U.S. Pat. No. 3,476,161 patented Nov. 4, 1969 by L. E. Dunlap describes a guide for a saw blade. A plate is mounted horizontally on the top surface of the work piece. A first idler wheel having a circumferential groove rests on a track mounted on the plate adjacent to a first side of the saw blade. The saw blade extends below an edge of the plate for cutting the work piece as the first wheel is moved along the track. The walls of the groove contact the track laterally to the length of the track. A drive motor for the saw extends laterally from the second side of the saw blade. An outrigger arm extends from the motor, laterally past the first idler wheel to a bracket that is mounted on the plate and is spaced from the first idler wheel. A second idler wheel that is mounted on the end of the idler arm distal from the first idler wheel bears upwardly against a downward facing surface of the bracket, the downward facing surface being spaced upward from the plate. The first idler wheel is forced down against the track by force of gravity by the weight of the motor wherein the track is the fulcrum pivot between the motor spaced from one side of the track and the bracket spaced from the other side of the track.

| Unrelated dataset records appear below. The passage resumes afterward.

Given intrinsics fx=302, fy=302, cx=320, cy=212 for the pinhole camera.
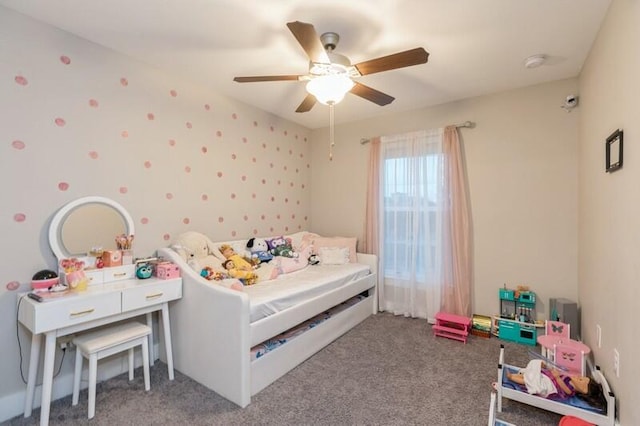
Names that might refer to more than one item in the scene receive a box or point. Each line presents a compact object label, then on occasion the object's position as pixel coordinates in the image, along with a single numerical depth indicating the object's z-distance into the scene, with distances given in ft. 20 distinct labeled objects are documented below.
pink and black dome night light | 5.95
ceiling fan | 5.36
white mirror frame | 6.43
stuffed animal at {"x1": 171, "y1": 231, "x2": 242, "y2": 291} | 8.10
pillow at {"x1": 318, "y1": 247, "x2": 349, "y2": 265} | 11.71
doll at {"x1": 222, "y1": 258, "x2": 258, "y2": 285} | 8.63
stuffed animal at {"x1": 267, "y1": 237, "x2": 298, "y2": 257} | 11.20
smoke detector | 7.62
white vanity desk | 5.36
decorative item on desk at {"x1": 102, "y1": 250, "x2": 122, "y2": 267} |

U.S. Pat. No. 3,259,021 patented Jul. 5, 1996 by J. S. Appleton et al. describes a carriage mounted on a rigid, elongate, flat ribbon track by first and second rollers each having an annular, parallel wall groove rolling on one edge of the track. The first and second rollers are held against the track by a third roller having an annular, parallel wall groove on the opposite edge of the track between the first and second rollers in staggered three point contact with the track. The first and second rollers are mounted on a first truck that is attached to the carriage by a pivot between the first and second rollers that is parallel on its axis to their axis. In another arrangement the first and second rollers on the pivoted truck are opposed by third and fourth rollers mounted on a second truck that is mounted on the carriage by a pivot between the third and fourth rollers that is parallel on its axis to their axis. The first and second rollers are drawn to the rigid ribbon track by force applied across the track through the pivots.